The reason for my interest is theoretical, not practical.  By examining
the complexity and performance of these routines I hope to either confirm or
rebut my feelings about the technical implications of Unicode's utilization
of trailing non-spacing diacritics.

rich schwartz   (All views expressed are my own, and not Wang Labs, Inc.'s.)
 rschwartz@office.wang.com      VOICE (508) 967 5027     FAX (508) 967 0947
     Wang Labs, Inc., M/S 019-58A, 1 Industrial Ave., Lowell, MA 01851

keld@login.dkuug.dk (Keld J|rn Simonsen) (05/23/91)

rschwartz@OFFICE.WANG.COM (R. Schwartz@Wang R&D Net) writes:

>Has anyone got code written (preferably in 'C') for doing conversions
>between Unicode and 8859 (various flavors handled by a table-driven
>algorithm, of course) and vice versa?

And same question on conversion between other character sets...

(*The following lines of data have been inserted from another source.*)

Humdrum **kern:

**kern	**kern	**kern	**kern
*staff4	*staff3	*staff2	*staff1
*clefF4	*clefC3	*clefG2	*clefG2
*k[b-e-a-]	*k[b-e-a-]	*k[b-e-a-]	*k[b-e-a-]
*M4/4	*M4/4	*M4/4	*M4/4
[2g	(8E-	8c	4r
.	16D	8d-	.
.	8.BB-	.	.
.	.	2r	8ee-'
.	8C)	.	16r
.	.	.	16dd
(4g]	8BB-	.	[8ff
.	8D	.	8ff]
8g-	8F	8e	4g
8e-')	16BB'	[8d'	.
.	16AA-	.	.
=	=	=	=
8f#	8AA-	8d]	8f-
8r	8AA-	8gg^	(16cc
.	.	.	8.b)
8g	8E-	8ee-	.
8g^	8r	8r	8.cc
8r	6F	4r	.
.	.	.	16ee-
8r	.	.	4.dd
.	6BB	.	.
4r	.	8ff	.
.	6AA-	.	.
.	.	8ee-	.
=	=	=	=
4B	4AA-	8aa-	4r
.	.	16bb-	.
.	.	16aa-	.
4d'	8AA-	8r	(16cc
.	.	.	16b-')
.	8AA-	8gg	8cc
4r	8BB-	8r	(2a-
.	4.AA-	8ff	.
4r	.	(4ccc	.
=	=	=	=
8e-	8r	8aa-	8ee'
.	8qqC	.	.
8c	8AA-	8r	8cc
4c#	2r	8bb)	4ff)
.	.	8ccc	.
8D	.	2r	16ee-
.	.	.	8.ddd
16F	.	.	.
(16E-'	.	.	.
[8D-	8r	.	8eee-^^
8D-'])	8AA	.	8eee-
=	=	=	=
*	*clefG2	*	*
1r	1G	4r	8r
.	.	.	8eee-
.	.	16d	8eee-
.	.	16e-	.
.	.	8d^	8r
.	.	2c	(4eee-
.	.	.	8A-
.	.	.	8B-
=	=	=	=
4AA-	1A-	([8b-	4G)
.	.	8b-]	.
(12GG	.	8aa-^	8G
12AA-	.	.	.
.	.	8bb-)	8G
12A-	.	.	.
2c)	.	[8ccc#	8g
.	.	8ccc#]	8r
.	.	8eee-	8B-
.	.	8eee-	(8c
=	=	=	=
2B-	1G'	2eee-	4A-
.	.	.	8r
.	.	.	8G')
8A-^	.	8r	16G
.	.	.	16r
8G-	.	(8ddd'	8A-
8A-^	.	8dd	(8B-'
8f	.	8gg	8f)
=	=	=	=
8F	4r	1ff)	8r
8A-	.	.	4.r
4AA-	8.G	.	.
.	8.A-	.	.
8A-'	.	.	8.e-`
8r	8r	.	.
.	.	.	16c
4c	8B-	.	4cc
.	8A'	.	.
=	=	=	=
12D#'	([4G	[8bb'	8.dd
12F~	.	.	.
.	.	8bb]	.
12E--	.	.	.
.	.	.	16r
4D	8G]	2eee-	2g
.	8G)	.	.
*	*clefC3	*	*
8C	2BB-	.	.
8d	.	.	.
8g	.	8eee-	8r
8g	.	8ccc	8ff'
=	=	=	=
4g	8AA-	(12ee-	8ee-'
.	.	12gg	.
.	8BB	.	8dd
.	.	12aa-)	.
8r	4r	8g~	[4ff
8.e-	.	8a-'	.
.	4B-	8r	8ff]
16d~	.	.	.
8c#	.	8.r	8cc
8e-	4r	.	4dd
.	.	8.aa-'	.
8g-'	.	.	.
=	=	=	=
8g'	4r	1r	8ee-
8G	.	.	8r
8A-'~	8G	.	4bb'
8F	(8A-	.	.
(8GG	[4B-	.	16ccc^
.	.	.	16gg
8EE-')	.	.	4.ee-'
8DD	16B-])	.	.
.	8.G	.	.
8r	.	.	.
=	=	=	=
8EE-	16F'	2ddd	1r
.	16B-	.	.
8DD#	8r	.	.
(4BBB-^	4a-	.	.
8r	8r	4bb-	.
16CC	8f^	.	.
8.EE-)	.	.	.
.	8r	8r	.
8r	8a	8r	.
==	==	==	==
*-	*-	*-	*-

I have written code for conversion between about 100 character sets
(in C) but actually none of the mentioned conversions were included.
They are planned though.  The reason why these conversions are
not included in the abut 10000 possible converisons I have, is because
these are the most difficult. And I find the conversions to and from
Unicode the most difficult of them all, so that will be the last to
be implemented, but it will come....

The code is available in dkuug.dk:pub/ch.shar0[12] by ftp, FTAM or email.

Keld Simonsen